◆ TEXTO BASE
"""
Nos últimos anos, a capital argentina conquistou um status que teria sido impensável antes do mês de julho de 2010, quando o Congresso do país aprovou, por ampla maioria, a lei 26.618, que reconhece o casamento civil entre pessoas do mesmo sexo. A iniciativa deu ainda mais impulso ao turismo em Buenos Aires, no segmento, e hoje a cidade é considerada o destino LGBT mais importante da América Latina, segundo pesquisa divulgada na última Conferência Internacional de Negócios e Turismo LGBT, realizada recentemente na Argentina.
O governo portenho estima que todos os anos 450 mil turistas da comunidade LGBT desembarcam na cidade, o que representa em torno de 17% do total de visitantes estrangeiros. O número aumenta a cada ano, e segundo representantes deste mercado cada vez mais importante para o turismo argentino, Buenos Aires atrai porque além de não discriminar, sobretudo, respeita as diferenças.
No geral, os bairros mais procurados pelos turistas que chegam à capital são Palermo, Recoleta, San Telmo e Puerto Madero. Mas o interessante deste processo de transformação e avanço da sociedade argentina é que hoje, segundo as mesmas fontes, a maioria dos hotéis, restaurantes, bares e cafés portenhos é gay friendly. Existem algumas opções de hospedagem mais badaladas, como os hotéis Faena, em Puerto Madero, e Legado Mítico, em Palermo. Só que atualmente é raro um lugar em Buenos Aires onde uma pessoa ou um casal do mesmo sexo não se sinta à vontade. Entre as atrações que se destacam estão algumas festas específicas da famosa e interminável noite portenha.
A capital argentina vem demonstrando uma atitude de vanguarda, que vai além da histórica lei de 2010. No fim de agosto, o bairro da Recoleta foi cenário de um incidente que deixou bem claro que em Buenos Aires não existe mais espaço para atitudes homofóbicas. Um casal de mulheres foi praticamente expulso do café La Biela, um dos mais tradicionais da Recoleta, a pedido de um cliente que ficou incomodado. Uma semana depois, ONG’s de defesa dos direitos LGBT organizaram um “beijaço” na porta do café, e poucos dias mais tarde o governo portenho ofereceu cursos de capacitação para os garçons do La Biela.
— A Argentina é o único país do mundo que promove o turismo gay quase como uma política de estado — sustenta o presidente da Câmara Argentina do Comércio Gay Lesbiana, Pablo De Luca, chamando atenção para a interação entre os diferentes atores envolvidos no sistema. — Há mais de oito anos trabalham juntos os setores público e privado.
"""
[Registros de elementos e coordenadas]
"""
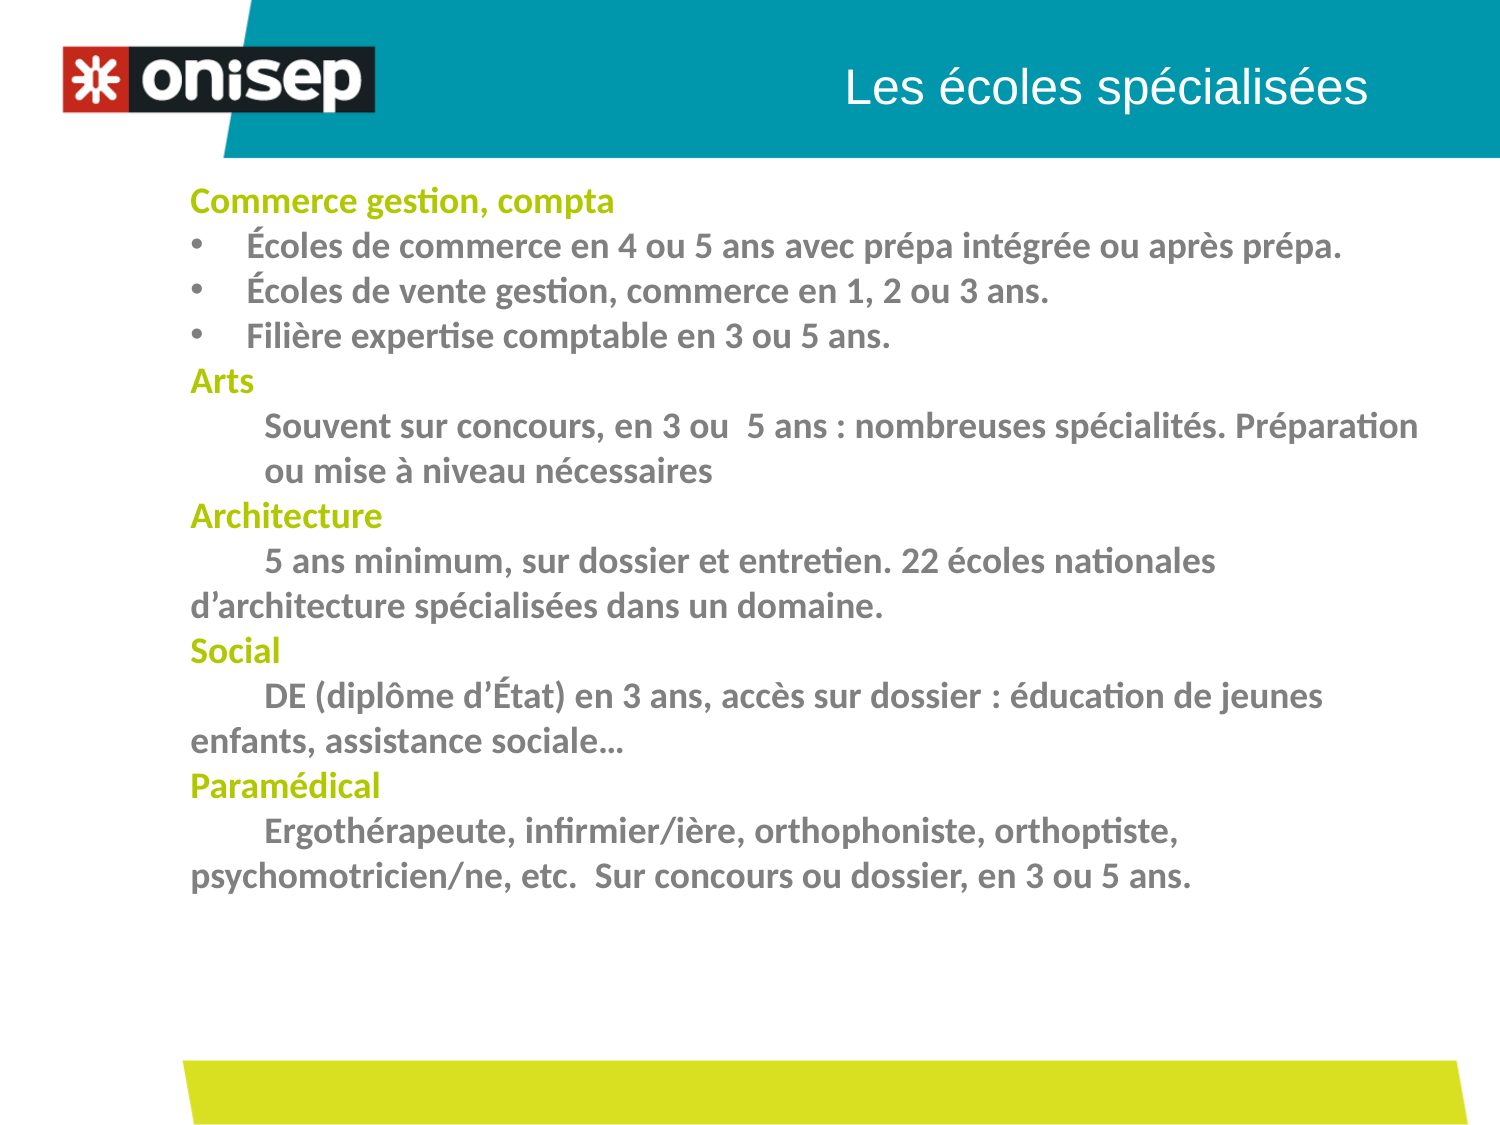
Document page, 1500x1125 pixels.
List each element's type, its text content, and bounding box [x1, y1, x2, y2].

picture [0, 0, 1500, 1125]
text_box Commerce gestion, compta Écoles de commerce en 4 ou 5 ans avec prépa intégrée ou après prépa. Écoles de vente gestion, commerce en 1, 2 ou 3 ans. Filière expertise comptable en 3 ou 5 ans. Arts Souvent sur concours, en 3 ou 5 ans : nombreuses spécialités. Préparation ou mise à niveau nécessaires Architecture 5 ans minimum, sur dossier et entretien. 22 écoles nationales d’architecture spécialisées dans un domaine. Social DE (diplôme d’État) en 3 ans, accès sur dossier : éducation de jeunes enfants, assistance sociale… Paramédical Ergothérapeute, infirmier/ière, orthophoniste, orthoptiste, psychomotricien/ne, etc. Sur concours ou dossier, en 3 ou 5 ans. [175, 168, 1449, 994]
text_box Les écoles spécialisées [829, 47, 1384, 123]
"""
◆ COMPLETE O SEGUINTE
a) Segundo o texto base, quantos turistas da comunidade LGBT desembarcam em Buenos Aires todos os anos, pela estimativa do governo portenho?
b) Substitua “bounding box” por “caixa delimitadora” em toda a listagem e reescreva-a com o resto inalterado, deixando as imagens de fora.

◆ SOLUÇÕES
a) 450 mil turistas por ano.

b)
Document page, 1500x1125 pixels.
List each element's type, its text content, and caixa delimitadora [x1, y1, x2, y2].

picture [0, 0, 1500, 1125]
text_box Commerce gestion, compta Écoles de commerce en 4 ou 5 ans avec prépa intégrée ou après prépa. Écoles de vente gestion, commerce en 1, 2 ou 3 ans. Filière expertise comptable en 3 ou 5 ans. Arts Souvent sur concours, en 3 ou 5 ans : nombreuses spécialités. Préparation ou mise à niveau nécessaires Architecture 5 ans minimum, sur dossier et entretien. 22 écoles nationales d’architecture spécialisées dans un domaine. Social DE (diplôme d’État) en 3 ans, accès sur dossier : éducation de jeunes enfants, assistance sociale… Paramédical Ergothérapeute, infirmier/ière, orthophoniste, orthoptiste, psychomotricien/ne, etc. Sur concours ou dossier, en 3 ou 5 ans. [175, 168, 1449, 994]
text_box Les écoles spécialisées [829, 47, 1384, 123]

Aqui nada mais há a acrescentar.